TRECHO DO DOCUMENTO:
══════
Em “Império”, de Michael Hardt e Antonio
Negri, é exposta a ideia de que a nova forma de governo, que os autores chamam
de situação imperial, cria um potencial de revolução nunca visto antes por
qualquer forma de regime. O conjunto dos explorados constituem uma multidão com
poder político, conceito que será discutido em outro texto dos autores. Hardt e
Negri tentam explicar que mesmo a mente humana sendo um instrumento de produção
muito eficaz, a falta de criação é vista pela sociedade como uma forma de
resistência a realidade presente. Isso pode ser concebido como causa para a
modernidade líquida que se vive nos dias atuais, e portanto, não há
durabilidade nas coisas.
A origem do Império da início à argumentação
dos autores. Os conflitos do século XX, aparentemente apaziguados, caracterizam
uma multidão que luta contra o controle do Estado, ou seja, ela deixa de
aceitar sua subjulgação. Por isso, chega-se a conclusão de que o Império se
constitui depois da ascenção desses novos poderes revolucionários, que se
mostram irreprimíveis.
══════
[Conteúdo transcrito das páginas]
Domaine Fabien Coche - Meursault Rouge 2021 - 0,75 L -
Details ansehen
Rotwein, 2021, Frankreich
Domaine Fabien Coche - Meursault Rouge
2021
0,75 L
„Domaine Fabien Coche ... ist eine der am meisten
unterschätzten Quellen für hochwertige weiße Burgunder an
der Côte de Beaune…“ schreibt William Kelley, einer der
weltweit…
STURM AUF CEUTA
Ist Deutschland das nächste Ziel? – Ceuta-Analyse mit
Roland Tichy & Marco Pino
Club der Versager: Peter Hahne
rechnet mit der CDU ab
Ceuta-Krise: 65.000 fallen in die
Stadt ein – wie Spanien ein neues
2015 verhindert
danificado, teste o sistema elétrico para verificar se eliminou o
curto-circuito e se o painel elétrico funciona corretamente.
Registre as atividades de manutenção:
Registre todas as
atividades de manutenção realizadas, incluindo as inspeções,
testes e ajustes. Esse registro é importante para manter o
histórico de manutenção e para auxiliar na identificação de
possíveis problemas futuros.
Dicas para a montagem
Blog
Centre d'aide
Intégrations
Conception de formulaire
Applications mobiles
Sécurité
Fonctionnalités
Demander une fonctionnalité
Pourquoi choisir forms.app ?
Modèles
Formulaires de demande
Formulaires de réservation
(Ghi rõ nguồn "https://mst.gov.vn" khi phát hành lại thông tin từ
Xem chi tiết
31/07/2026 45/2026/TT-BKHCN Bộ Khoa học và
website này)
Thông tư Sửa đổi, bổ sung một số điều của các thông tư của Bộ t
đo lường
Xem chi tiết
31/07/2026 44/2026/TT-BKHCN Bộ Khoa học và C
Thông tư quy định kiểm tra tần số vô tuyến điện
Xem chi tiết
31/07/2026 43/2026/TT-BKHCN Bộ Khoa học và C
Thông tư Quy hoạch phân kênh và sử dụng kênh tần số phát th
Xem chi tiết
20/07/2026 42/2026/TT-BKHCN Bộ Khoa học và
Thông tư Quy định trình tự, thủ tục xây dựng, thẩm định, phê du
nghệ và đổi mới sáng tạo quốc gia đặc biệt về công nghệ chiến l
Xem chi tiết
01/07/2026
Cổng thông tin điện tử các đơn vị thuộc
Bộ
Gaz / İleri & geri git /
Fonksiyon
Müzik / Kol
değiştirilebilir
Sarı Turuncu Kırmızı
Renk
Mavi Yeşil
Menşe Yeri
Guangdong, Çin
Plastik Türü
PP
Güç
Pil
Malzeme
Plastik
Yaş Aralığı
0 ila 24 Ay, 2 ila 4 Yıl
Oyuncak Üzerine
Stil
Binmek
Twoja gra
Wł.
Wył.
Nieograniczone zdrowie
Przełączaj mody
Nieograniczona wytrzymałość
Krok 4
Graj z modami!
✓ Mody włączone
══════
ATIVIDADE 1:
As afirmações (a), (b) e (c) concordam com o texto sobre “Império”? Responda sim ou não a cada uma e cite as palavras exatas do texto que decidem a questão.
(a) Os autores dão à nova forma de governo o nome de situação imperial.
(b) O conceito de multidão é discutido em detalhe neste mesmo livro.
(c) Os conflitos do século XX são apresentados como definitivamente resolvidos.
ATIVIDADE 2:
Como você prolongaria o texto sobre “Império” a partir do ponto em que ele termina? Escreva a continuação.

RESPOSTA DO EXERCÍCIO 1:
(a) Sim: "que os autores chamam de situação imperial".
(b) Não: "conceito que será discutido em outro texto dos autores".
(c) Não: "Os conflitos do século XX, aparentemente apaziguados".

RESPOSTA DO EXERCÍCIO 2:
A multidão passa a agir com uma finalidade
nela mesma, pois dirigindo as tecnologias e a produção ela alcança o próprio
poder e felicidade. A partir deste momento, surge o desenvolvimento
contemporâneo da multidão, no qual, o indivíduo trabalha e produz autonamente,
assim reproduzindo todo o sentido da vida para si mesmo. A multidão é o poder
singular de uma nova cidade, que se forma no momento em que a população começa
a se impor na sociedade, deixando de ser simples figurantes para possuir peso e
importância, respondendo ao Império.
Porém, não se deve enganar, pois a força
imperial tenta, através de seus mecanismos, conter os movimentos dessa massa.
Para isso ele isola esses movimentos, utiliza o policiamento nas cidades,
segrega os países por meio das fronteiras e no trabalho diferencia os tipos de
produtores: por raça, gênero, linguagem. Esse isolamento é feito de uma
maneira que não comprometa a produção do capital pela multidão, pois ele
depende do sistema. Deve-se lembrar a Marx, pois ele em sua época ele já dizia
que o Estado é responsável por essa manutenção do capitalismo . Preso nessa
bolha, o poder se torna dominante da vida, que é tida ao mesmo tempo como alvo
e resistencia do poder imperial. Isso resulta na biopolítica, previamente
discutida pelo filósofo Michel Foucault.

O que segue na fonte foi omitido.